■ Stored data entries

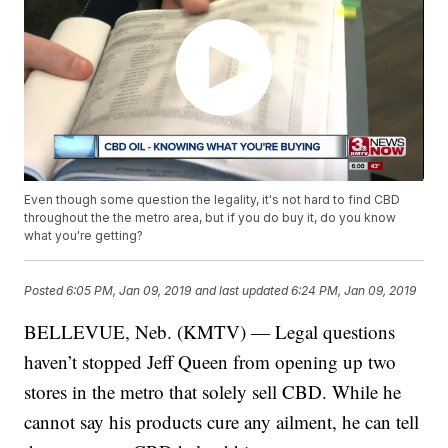
Even though some question the legality, it's not hard to find CBD
throughout the the metro area, but if you do buy it, do you know
what you're getting?
Posted
6:05 PM, Jan 09, 2019
and last updated
6:24 PM, Jan 09, 2019
BELLEVUE, Neb. (KMTV) — Legal questions
haven’t stopped Jeff Queen from opening up two
stores in the metro that solely sell CBD. While he
cannot say his products cure any ailment, he can tell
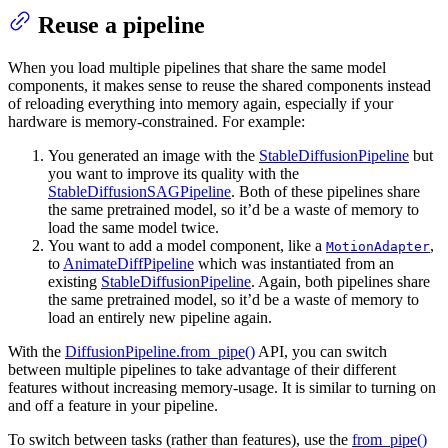
Reuse a pipeline
When you load multiple pipelines that share the same model
components, it makes sense to reuse the shared components instead
of reloading everything into memory again, especially if your
hardware is memory-constrained. For example:
You generated an image with the
StableDiffusionPipeline
but
you want to improve its quality with the
StableDiffusionSAGPipeline
. Both of these pipelines share
the same pretrained model, so it’d be a waste of memory to
load the same model twice.
You want to add a model component, like a
,
MotionAdapter
to
AnimateDiffPipeline
which was instantiated from an
existing
StableDiffusionPipeline
. Again, both pipelines share
the same pretrained model, so it’d be a waste of memory to
load an entirely new pipeline again.
With the
DiffusionPipeline.from_pipe()
API, you can switch
between multiple pipelines to take advantage of their different
features without increasing memory-usage. It is similar to turning on
and off a feature in your pipeline.
To switch between tasks (rather than features), use the
from_pipe()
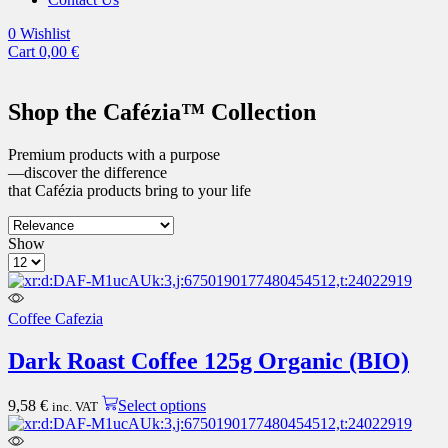
0
Wishlist
Cart
0,00
€
Shop the Cafézia™ Collection
Premium products with a purpose
—discover the difference
that Cafézia products bring to your life
3
List
Show
columns
Products
grid
per
page
Coffee Cafezia
Dark Roast Coffee 125g Organic (BIO)
This
9,58
€
Select options
inc. VAT
product
has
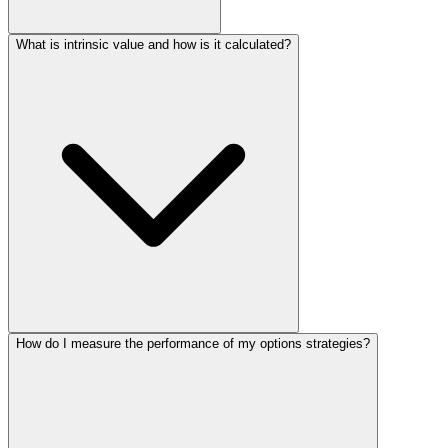
What is intrinsic value and how is it calculated?
How do I measure the performance of my options strategies?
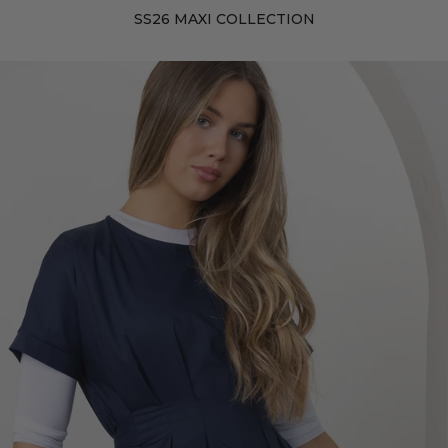
SS26 MAXI COLLECTION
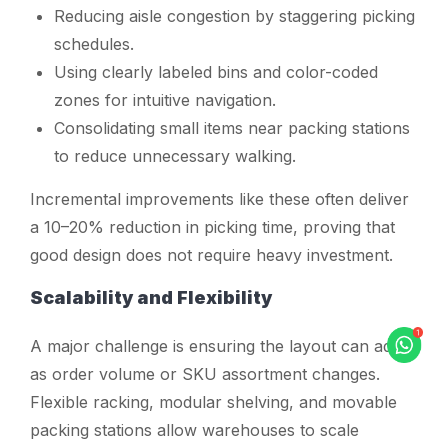
Reducing aisle congestion by staggering picking
schedules.
Using clearly labeled bins and color-coded
zones for intuitive navigation.
Consolidating small items near packing stations
to reduce unnecessary walking.
Incremental improvements like these often deliver
a 10–20% reduction in picking time, proving that
good design does not require heavy investment.
Scalability and Flexibility
A major challenge is ensuring the layout can adapt
as order volume or SKU assortment changes.
Flexible racking, modular shelving, and movable
packing stations allow warehouses to scale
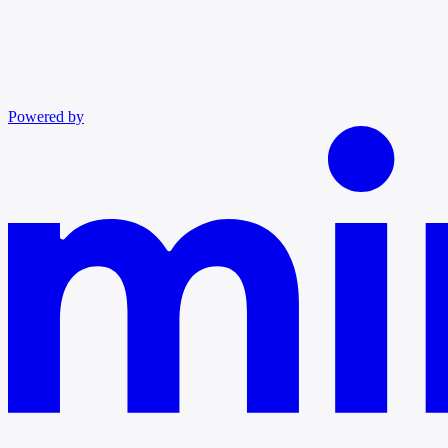
Powered by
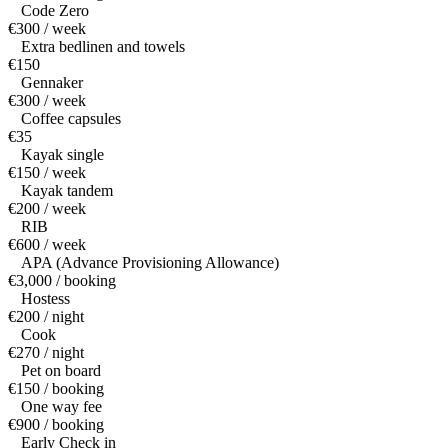
Code Zero
€300 / week
Extra bedlinen and towels
€150
Gennaker
€300 / week
Coffee capsules
€35
Kayak single
€150 / week
Kayak tandem
€200 / week
RIB
€600 / week
APA (Advance Provisioning Allowance)
€3,000 / booking
Hostess
€200 / night
Cook
€270 / night
Pet on board
€150 / booking
One way fee
€900 / booking
Early Check in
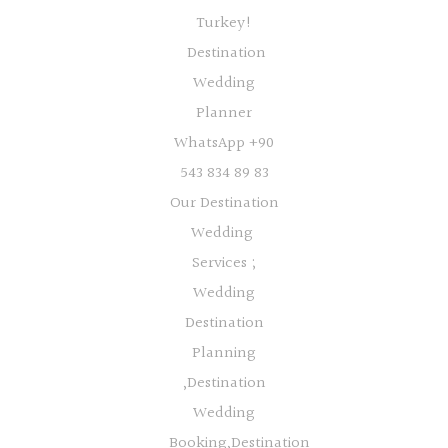
Turkey!
Destination
Wedding
Planner
WhatsApp +90
543 834 89 83
Our Destination
Wedding
Services ;
Wedding
Destination
Planning
,Destination
Wedding
Booking,Destination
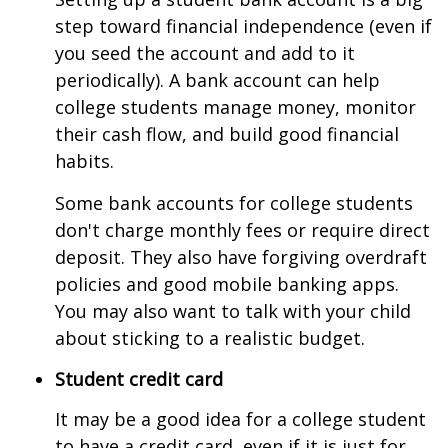
step toward financial independence (even if
you seed the account and add to it
periodically). A bank account can help
college students manage money, monitor
their cash flow, and build good financial
habits.
Some bank accounts for college students
don't charge monthly fees or require direct
deposit. They also have forgiving overdraft
policies and good mobile banking apps.
You may also want to talk with your child
about sticking to a realistic budget.
Student credit card
It may be a good idea for a college student
to have a credit card, even if it is just for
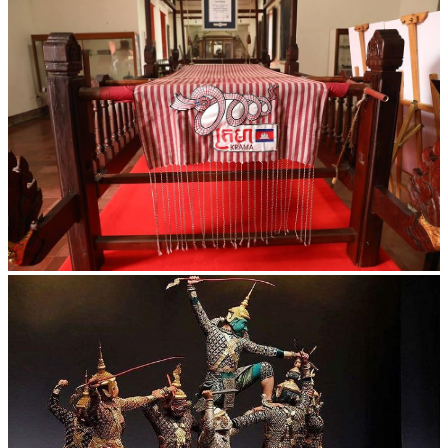
Khmer kerchief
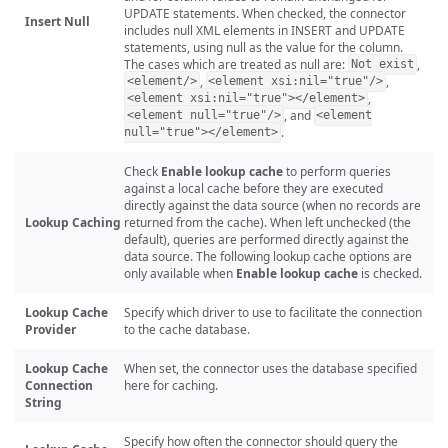
UPDATE statements. When checked, the connector
Insert Null
includes null XML elements in INSERT and UPDATE
statements, using null as the value for the column.
The cases which are treated as null are:
,
Not exist
,
,
<element/>
<element xsi:nil="true"/>
,
<element xsi:nil="true"></element>
, and
<element null="true"/>
<element
.
null="true"></element>
Check
Enable lookup cache
to perform queries
against a local cache before they are executed
directly against the data source (when no records are
Lookup Caching
returned from the cache). When left unchecked (the
default), queries are performed directly against the
data source. The following lookup cache options are
only available when
Enable lookup cache
is checked.
Lookup Cache
Specify which driver to use to facilitate the connection
Provider
to the cache database.
Lookup Cache
When set, the connector uses the database specified
Connection
here for caching.
String
Specify how often the connector should query the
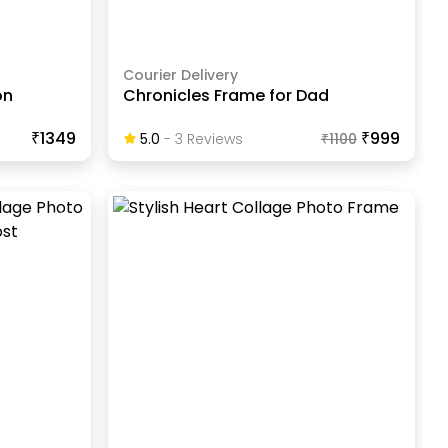
Courier Delivery
on
Chronicles Frame for Dad
₹1349
₹999
5.0
-
3
Review
S
₹
1100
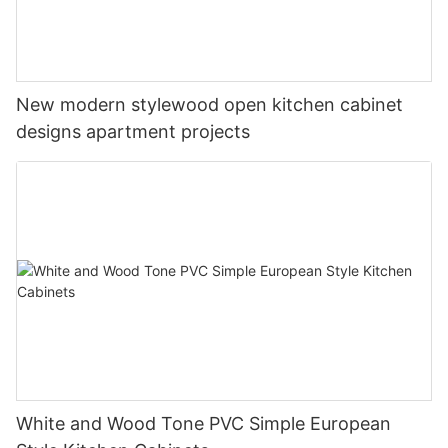
New modern stylewood open kitchen cabinet
designs apartment projects
White and Wood Tone PVC Simple European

■ Task to carry out
Return the entries unchanged, save for the pictures, which do not belong in the copy.

■ Your solution
Even though some question the legality, it's not hard to find CBD
throughout the the metro area, but if you do buy it, do you know
what you're getting?
Posted
6:05 PM, Jan 09, 2019
and last updated
6:24 PM, Jan 09, 2019
BELLEVUE, Neb. (KMTV) — Legal questions
haven’t stopped Jeff Queen from opening up two
stores in the metro that solely sell CBD. While he
cannot say his products cure any ailment, he can tell
Reuse a pipeline
When you load multiple pipelines that share the same model
components, it makes sense to reuse the shared components instead
of reloading everything into memory again, especially if your
hardware is memory-constrained. For example:
You generated an image with the
StableDiffusionPipeline
but
you want to improve its quality with the
StableDiffusionSAGPipeline
. Both of these pipelines share
the same pretrained model, so it’d be a waste of memory to
load the same model twice.
You want to add a model component, like a
,
MotionAdapter
to
AnimateDiffPipeline
which was instantiated from an
existing
StableDiffusionPipeline
. Again, both pipelines share
the same pretrained model, so it’d be a waste of memory to
load an entirely new pipeline again.
With the
DiffusionPipeline.from_pipe()
API, you can switch
between multiple pipelines to take advantage of their different
features without increasing memory-usage. It is similar to turning on
and off a feature in your pipeline.
To switch between tasks (rather than features), use the
from_pipe()
0
Wishlist
Cart
0,00
€
Shop the Cafézia™ Collection
Premium products with a purpose
—discover the difference
that Cafézia products bring to your life
3
List
Show
columns
Products
grid
per
page
Coffee Cafezia
Dark Roast Coffee 125g Organic (BIO)
This
9,58
€
Select options
inc. VAT
product
has
What is intrinsic value and how is it calculated?
How do I measure the performance of my options strategies?
SS26 MAXI COLLECTION
Reducing aisle congestion by staggering picking
schedules.
Using clearly labeled bins and color-coded
zones for intuitive navigation.
Consolidating small items near packing stations
to reduce unnecessary walking.
Incremental improvements like these often deliver
a 10–20% reduction in picking time, proving that
good design does not require heavy investment.
Scalability and Flexibility
A major challenge is ensuring the layout can adapt
as order volume or SKU assortment changes.
Flexible racking, modular shelving, and movable
packing stations allow warehouses to scale
Powered by
Code Zero
€300 / week
Extra bedlinen and towels
€150
Gennaker
€300 / week
Coffee capsules
€35
Kayak single
€150 / week
Kayak tandem
€200 / week
RIB
€600 / week
APA (Advance Provisioning Allowance)
€3,000 / booking
Hostess
€200 / night
Cook
€270 / night
Pet on board
€150 / booking
One way fee
€900 / booking
Early Check in
Turkey!
Destination
Wedding
Planner
WhatsApp +90
543 834 89 83
Our Destination
Wedding
Services ;
Wedding
Destination
Planning
,Destination
Wedding
Booking,Destination
step toward financial independence (even if
you seed the account and add to it
periodically). A bank account can help
college students manage money, monitor
their cash flow, and build good financial
habits.
Some bank accounts for college students
don't charge monthly fees or require direct
deposit. They also have forgiving overdraft
policies and good mobile banking apps.
You may also want to talk with your child
about sticking to a realistic budget.
Student credit card
It may be a good idea for a college student
to have a credit card, even if it is just for
Khmer kerchief
UPDATE statements. When checked, the connector
Insert Null
includes null XML elements in INSERT and UPDATE
statements, using null as the value for the column.
The cases which are treated as null are:
,
Not exist
,
,
<element/>
<element xsi:nil="true"/>
,
<element xsi:nil="true"></element>
, and
<element null="true"/>
<element
.
null="true"></element>
Check
Enable lookup cache
to perform queries
against a local cache before they are executed
directly against the data source (when no records are
Lookup Caching
returned from the cache). When left unchecked (the
default), queries are performed directly against the
data source. The following lookup cache options are
only available when
Enable lookup cache
is checked.
Lookup Cache
Specify which driver to use to facilitate the connection
Provider
to the cache database.
Lookup Cache
When set, the connector uses the database specified
Connection
here for caching.
String
Specify how often the connector should query the
Courier Delivery
on
Chronicles Frame for Dad
₹1349
₹999
5.0
-
3
Review
S
₹
1100
New modern stylewood open kitchen cabinet
designs apartment projects
White and Wood Tone PVC Simple European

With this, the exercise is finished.